The work of Forcato et al. builds on the methodological imperative to quantitatively assess how the various methods for the analysis of Hi-C data perform relative to one another and how the adoption of one computational strategy impacts the identification of chromatin structures. Specifically, they compared the performances of thirteen methods for the identification of topological domains and chromatin interactions from Hi-C data. Given the scarcity of validated empirical evidences for chromatin architecture to calculate comparison statistics, the study design is based on a quite impressive large set of experimental and simulated data that have been used to quantitatively estimate reproducibility, accuracy, and precision of the various methods. Surprisingly, the comparison evidences that no algorithm prevails the others in the precise identification of chromatin structures and that, irrespectively of the data resolution, the choice of the method severely influences the quantity and characteristics of the identified interactions. Algorithms for the identification of TADs appear to be more stable and reproducible than methods to call point interactions. In particular, the latter suffer of poor reproducibility, with few interactions detected in one sample conserved in other replicates of the same cell type. Although striking, this disappointing result may be partly ascribed to the characteristics of the analyzed samples that, being ensembles of cells in different states, are not necessarily identical in terms of chromatin contacts, as postulated in the study design. Despite their limited reproducibility, most detected interactions are of biological significance, as testified by the significant proportion of cis promoter-enhancer looping interactions and by the very small number of biologically improbable contacts. Finally, the set of results generated by this comparison constitutes a precious resource by itself, comprising an extensive summary of chromatin structures, as TADs and point interactions, in human embryonic stem cells, in fetal lung fibroblasts, in lymphoblastoid cell lines and in fruit fly embryos, that is currently available through Hi-C public data browsers.

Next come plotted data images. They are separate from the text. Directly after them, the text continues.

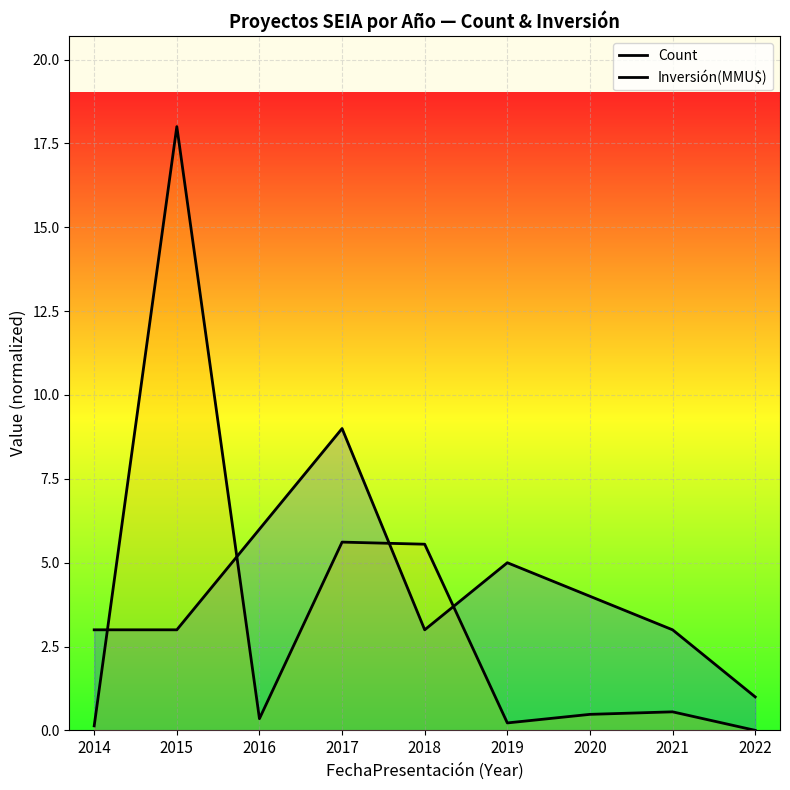

The value of Inversión(MMU$) at 2015 is 18.0. True or false?

True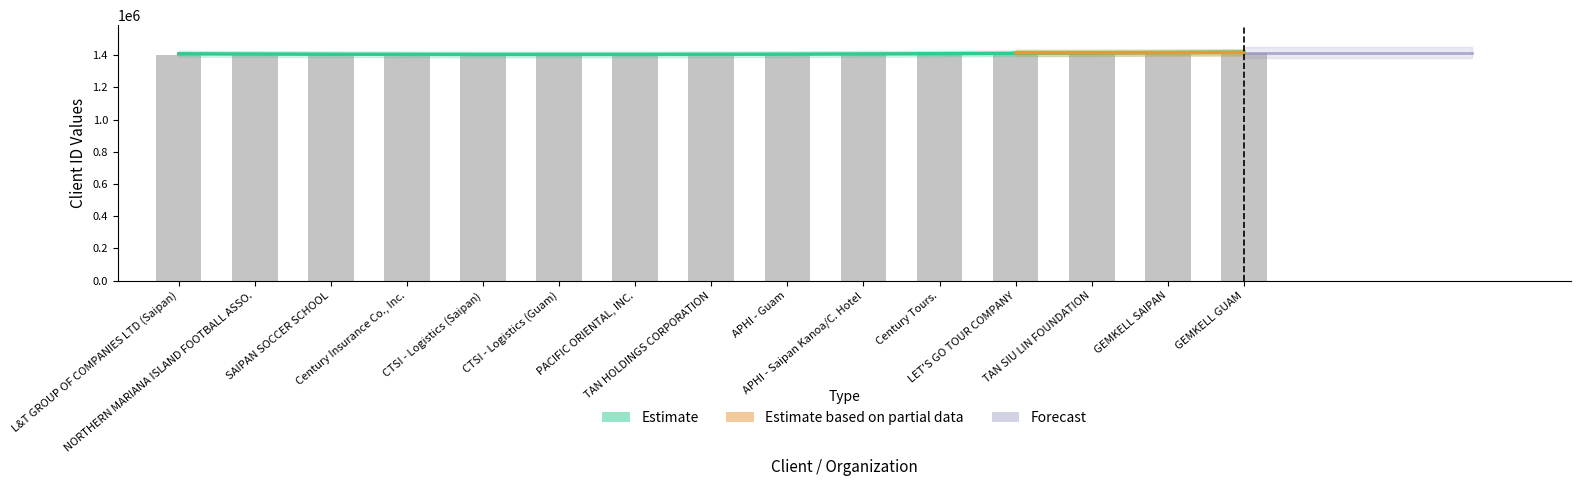

True or false: the data shows 905641 at GEMKELL SAIPAN.

False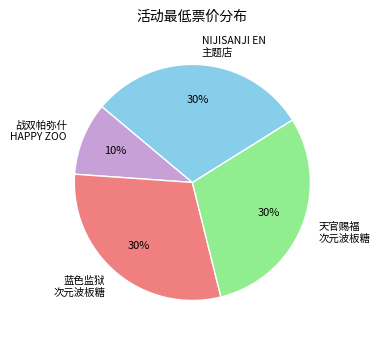

How many segments does this pie chart have?

4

Chromosome conformation capture-based techniques is already one of the most powerful tools to unveil not only the 3D genome architecture but also aberrations in chromatin organization that can eventually trigger events leading to genetic disorders and cancer. Ultimately, it is appealing to envision that these techniques might, in the near future, represent a centerpiece in the process to rationally identify genomic regions worthy of synthetic editing for biomedical applications. However, to uncover novel exciting aspects of the 3D genome architecture and of its dynamics, it is indispensable that researchers can count on rigorous and robust computational approaches to analyze DNA interaction data as algorithms may be efficient in discerning real structures, but equally so at extracting patterns when they are entirely absent. Similar to Mondrian's diamond compositions, where essential geometrical elements are instrumental to perceive an underlying structure in the world, the repertoire of patterns in interaction maps is instrumental to fully access the still secret essence of the DNA molecule, provided that we are confident in extracting the subtle relationships they encode.

References

1. Dekker, J., Rippe, K., Dekker, M. & Kleckner, N. Capturing chromosome conformation. Science (80-. ). 295, 1306-1311 (2002).
2. Ay, F. & Noble, W. S. Analysis methods for studying the 3D architecture of the genome. Genome Biol. 16, 183 (2015).